Mearsheimer degonfle les baudruches ukrainiennes et occidentales

John Mearsheimer: The End of Russian Restraint & New U.S. Grand Strategy

John Mearsheimer : « La fin de la retenue russe et la nouvelle grande stratégie des États-Unis »


Compte rendu de l’entretien avec le professeur Glenn Diesen

– 3 juillet 2026

John Mearsheimer a accordé un long entretien au professeur Glenn Diesen

.L’échange porte sur l’évolution de la guerre en Ukraine, la retenue dont fait preuve la Russie malgré les provocations, et la nécessité urgente pour les États-Unis de redéfinir leur grande stratégie face à un monde de plus en plus multipolaire.

Mearsheimer analyse les frappes massives russes récentes contre la capitale ukrainienne et les aérodromes militaires. Selon lui, il ne s’agit pas d’une riposte punitive aux frappes de drones ukrainiens, mais d’une poursuite logique du ciblage des infrastructures militaro-industrielles stratégiques.

Il souligne que le bilan civil reste relativement faible (environ 20 morts), ce qui contredit l’idée d’une campagne délibérée de terreur contre les populations. La Russie, selon le professeur, « spinne » probablement ces frappes à des fins de communication interne, mais sur le fond, elles s’inscrivent dans la logique militaire habituelle du conflit.

Pourquoi la Russie reste-t-elle encore relativement retenue ?C’est l’un des points centraux de l’entretien.
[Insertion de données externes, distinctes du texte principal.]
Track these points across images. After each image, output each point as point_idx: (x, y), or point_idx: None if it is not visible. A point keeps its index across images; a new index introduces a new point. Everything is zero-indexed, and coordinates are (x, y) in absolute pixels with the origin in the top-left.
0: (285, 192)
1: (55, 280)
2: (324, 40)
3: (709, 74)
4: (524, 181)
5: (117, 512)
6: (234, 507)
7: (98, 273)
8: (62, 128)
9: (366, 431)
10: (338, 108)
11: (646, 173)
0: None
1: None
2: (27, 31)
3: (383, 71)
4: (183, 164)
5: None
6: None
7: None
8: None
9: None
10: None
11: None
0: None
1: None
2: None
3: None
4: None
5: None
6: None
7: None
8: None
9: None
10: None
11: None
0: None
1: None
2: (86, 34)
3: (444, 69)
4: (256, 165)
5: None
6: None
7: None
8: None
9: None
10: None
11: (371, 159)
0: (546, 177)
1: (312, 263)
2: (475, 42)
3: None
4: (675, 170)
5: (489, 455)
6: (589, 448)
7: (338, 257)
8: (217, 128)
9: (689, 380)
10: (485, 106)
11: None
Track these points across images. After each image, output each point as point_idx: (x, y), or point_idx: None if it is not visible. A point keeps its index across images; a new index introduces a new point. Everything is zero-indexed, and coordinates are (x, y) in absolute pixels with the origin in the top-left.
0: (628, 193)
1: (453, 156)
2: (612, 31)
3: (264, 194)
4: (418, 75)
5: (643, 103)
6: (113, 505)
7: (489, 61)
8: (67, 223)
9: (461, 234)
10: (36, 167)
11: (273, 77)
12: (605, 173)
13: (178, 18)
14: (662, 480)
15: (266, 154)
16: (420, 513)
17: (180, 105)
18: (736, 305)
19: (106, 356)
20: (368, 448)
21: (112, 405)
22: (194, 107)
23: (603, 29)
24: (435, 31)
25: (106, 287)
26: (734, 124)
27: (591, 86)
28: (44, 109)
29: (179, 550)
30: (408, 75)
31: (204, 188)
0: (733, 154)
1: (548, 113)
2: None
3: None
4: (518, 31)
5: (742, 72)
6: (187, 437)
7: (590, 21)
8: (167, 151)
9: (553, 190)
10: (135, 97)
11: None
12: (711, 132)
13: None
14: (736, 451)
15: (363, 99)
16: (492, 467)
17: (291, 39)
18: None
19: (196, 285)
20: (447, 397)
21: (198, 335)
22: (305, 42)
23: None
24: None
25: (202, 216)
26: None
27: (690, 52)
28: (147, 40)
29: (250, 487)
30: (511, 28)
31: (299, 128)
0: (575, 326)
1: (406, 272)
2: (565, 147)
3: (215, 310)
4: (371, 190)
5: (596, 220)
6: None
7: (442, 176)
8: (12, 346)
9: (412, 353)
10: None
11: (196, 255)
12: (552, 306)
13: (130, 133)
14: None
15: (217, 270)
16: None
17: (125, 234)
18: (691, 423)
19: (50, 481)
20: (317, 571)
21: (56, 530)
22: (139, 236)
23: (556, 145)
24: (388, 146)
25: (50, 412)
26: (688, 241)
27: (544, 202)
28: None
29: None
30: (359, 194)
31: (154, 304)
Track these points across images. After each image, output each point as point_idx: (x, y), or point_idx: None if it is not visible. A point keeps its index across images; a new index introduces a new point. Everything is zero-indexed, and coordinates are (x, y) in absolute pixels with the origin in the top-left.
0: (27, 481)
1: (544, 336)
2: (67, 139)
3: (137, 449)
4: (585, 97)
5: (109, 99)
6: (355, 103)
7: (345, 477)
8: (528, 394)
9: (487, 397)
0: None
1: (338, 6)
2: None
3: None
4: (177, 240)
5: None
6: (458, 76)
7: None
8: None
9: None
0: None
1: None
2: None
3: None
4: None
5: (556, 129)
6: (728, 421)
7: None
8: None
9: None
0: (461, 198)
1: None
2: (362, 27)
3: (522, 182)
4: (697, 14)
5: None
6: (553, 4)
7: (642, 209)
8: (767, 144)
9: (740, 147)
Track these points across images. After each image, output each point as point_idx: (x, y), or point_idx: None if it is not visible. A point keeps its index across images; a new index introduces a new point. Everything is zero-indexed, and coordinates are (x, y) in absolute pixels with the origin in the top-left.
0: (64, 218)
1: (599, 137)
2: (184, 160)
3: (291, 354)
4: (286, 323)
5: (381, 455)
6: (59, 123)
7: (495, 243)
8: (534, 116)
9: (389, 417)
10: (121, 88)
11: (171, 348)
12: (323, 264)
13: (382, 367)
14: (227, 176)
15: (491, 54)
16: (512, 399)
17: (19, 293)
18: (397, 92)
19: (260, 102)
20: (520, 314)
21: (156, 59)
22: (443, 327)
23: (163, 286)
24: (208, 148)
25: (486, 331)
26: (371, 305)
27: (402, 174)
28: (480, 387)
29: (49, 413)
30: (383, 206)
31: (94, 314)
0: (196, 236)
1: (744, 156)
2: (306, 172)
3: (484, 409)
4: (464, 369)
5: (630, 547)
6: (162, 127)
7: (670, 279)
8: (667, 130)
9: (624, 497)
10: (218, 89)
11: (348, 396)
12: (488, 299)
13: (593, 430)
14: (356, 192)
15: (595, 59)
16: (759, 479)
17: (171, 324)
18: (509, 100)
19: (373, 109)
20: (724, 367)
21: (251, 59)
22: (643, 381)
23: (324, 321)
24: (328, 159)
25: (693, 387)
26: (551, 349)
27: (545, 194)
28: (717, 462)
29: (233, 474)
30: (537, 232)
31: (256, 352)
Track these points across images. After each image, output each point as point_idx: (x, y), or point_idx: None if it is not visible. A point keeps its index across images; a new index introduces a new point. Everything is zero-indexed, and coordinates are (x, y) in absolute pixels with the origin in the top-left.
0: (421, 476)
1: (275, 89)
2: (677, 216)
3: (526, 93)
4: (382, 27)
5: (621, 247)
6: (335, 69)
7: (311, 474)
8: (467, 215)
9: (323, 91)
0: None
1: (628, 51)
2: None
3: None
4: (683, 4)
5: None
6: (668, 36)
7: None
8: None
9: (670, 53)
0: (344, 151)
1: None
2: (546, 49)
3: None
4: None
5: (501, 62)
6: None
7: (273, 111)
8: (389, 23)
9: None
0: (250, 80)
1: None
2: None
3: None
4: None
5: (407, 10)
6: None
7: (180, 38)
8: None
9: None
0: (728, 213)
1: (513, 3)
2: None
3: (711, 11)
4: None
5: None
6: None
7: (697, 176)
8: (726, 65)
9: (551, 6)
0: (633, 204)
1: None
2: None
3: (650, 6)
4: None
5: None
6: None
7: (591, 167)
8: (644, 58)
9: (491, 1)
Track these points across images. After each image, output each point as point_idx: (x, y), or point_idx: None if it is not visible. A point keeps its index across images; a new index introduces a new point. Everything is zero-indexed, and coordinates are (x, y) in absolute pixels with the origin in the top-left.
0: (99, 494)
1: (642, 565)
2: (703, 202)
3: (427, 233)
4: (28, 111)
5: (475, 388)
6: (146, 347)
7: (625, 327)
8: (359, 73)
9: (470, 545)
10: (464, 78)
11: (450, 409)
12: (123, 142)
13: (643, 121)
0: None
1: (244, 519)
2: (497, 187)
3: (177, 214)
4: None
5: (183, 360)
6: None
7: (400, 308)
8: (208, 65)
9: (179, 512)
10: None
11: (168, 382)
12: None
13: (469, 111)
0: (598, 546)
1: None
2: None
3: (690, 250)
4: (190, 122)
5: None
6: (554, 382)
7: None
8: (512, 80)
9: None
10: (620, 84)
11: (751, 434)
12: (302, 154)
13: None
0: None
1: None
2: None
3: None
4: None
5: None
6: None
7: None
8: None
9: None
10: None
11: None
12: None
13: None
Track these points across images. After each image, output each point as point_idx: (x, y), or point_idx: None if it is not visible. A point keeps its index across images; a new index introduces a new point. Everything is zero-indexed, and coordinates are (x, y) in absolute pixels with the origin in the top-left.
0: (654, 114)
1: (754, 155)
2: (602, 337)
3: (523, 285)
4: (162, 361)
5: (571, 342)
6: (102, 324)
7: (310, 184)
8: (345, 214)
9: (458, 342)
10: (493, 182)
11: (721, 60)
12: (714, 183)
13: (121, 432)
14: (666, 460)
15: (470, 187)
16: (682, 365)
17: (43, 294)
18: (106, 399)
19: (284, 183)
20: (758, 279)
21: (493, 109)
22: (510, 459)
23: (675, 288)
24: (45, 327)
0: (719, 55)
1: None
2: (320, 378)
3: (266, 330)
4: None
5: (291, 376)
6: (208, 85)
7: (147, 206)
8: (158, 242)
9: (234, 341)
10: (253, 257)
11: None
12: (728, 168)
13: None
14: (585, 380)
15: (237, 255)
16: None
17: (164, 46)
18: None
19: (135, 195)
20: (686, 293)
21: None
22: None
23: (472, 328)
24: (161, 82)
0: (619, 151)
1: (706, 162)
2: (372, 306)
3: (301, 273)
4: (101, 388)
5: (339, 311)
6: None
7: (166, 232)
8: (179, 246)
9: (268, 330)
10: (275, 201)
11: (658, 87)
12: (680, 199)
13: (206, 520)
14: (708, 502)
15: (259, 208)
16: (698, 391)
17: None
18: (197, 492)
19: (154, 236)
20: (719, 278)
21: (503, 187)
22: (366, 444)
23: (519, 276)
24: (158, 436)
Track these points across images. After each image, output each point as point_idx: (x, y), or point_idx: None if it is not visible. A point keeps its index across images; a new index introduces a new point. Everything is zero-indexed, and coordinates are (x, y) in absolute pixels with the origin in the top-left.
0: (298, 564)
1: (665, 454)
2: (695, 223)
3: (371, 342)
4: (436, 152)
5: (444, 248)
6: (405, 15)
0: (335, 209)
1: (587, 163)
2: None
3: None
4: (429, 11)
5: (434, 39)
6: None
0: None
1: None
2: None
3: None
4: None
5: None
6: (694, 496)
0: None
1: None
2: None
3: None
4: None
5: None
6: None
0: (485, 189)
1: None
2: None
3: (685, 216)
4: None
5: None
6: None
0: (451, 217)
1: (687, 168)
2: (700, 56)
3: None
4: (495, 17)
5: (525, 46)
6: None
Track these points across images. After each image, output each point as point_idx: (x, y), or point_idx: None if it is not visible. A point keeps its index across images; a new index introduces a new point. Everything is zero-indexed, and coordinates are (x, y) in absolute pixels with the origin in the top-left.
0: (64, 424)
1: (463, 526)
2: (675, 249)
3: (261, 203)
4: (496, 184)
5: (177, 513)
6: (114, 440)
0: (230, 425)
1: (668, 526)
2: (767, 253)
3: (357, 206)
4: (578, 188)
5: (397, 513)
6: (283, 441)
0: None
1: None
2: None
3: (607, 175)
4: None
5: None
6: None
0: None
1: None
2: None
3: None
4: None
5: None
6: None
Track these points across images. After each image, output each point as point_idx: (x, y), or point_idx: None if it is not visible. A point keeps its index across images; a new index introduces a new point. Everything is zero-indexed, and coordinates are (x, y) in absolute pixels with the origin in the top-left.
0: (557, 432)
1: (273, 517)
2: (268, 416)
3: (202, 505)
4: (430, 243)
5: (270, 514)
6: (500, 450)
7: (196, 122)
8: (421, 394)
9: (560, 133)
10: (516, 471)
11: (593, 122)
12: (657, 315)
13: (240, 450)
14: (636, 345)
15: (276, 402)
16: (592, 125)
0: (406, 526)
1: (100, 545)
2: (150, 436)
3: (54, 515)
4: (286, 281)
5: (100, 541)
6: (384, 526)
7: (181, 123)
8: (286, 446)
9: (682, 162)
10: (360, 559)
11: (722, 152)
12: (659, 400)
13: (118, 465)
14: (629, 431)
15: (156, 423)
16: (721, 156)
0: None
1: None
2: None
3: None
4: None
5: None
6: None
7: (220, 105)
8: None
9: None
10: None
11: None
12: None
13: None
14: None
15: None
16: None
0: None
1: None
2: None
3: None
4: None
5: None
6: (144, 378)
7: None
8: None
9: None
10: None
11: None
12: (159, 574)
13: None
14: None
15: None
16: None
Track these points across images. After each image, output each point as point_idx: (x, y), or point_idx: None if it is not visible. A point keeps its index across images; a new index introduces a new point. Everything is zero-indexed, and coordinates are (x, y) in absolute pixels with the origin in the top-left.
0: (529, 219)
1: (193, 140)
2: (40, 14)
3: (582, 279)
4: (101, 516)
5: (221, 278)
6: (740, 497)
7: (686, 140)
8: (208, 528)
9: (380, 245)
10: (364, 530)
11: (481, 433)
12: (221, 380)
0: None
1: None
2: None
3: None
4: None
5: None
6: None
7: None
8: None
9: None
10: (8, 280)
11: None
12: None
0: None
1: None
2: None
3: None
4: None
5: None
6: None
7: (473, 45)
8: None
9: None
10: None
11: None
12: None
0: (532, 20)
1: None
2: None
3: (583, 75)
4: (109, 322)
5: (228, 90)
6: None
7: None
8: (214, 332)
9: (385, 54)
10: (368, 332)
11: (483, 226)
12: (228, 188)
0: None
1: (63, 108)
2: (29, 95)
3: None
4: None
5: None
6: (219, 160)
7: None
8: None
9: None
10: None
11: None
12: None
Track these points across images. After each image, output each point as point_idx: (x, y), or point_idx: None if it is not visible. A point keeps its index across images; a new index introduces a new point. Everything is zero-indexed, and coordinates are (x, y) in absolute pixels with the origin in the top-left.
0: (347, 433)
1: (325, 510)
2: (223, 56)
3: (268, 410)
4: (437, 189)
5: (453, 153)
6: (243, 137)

Malgré l’implication croissante de l’OTAN (renseignement en temps réel, fourniture de drones, soutien aux frappes longue portée), la Russie n’a pas encore franchi le seuil d’une riposte directe contre les pays de l’Alliance.

Mearsheimer identifie plusieurs facteurs explicatifs :

  • La Russie parvient encore à parer efficacement les attaques de drones ukrainiens.
  • Elle obtient des résultats significatifs sur le front du Donbass.
  • Elle est capable d’absorber les « piqûres d’épingle » occidentales sans que la douleur devienne insupportable.

Tant que ces conditions perdurent, les incitations à frapper directement le territoire de l’OTAN restent faibles.

Le professeur évoque toutefois les appels plus radicaux de certains analystes russes (comme Karaganov) qui plaident pour une escalade conventionnelle puis nucléaire si l’aide occidentale se poursuit.

Mearsheimer est particulièrement sévère sur la manière dont la guerre est présentée en Occident. Il dénonce le récit dominant selon lequel Vladimir Poutine serait un agresseur aux ambitions impériales démesurées, et que l’Ukraine servirait de « bélier » pour affaiblir durablement la Russie.

Sur les pertes humaines, il rejette catégoriquement les chiffres avancés par le New York Times et le CSIS (environ 450 000 morts russes contre 150 000 ukrainiens). Ces estimations sont, selon lui, mathématiquement impossibles compte tenu de l’avantage russe massif en artillerie (rapport de 5 pour 1 ou plus) et de la stratégie prudente de Moscou visant à minimiser ses propres pertes.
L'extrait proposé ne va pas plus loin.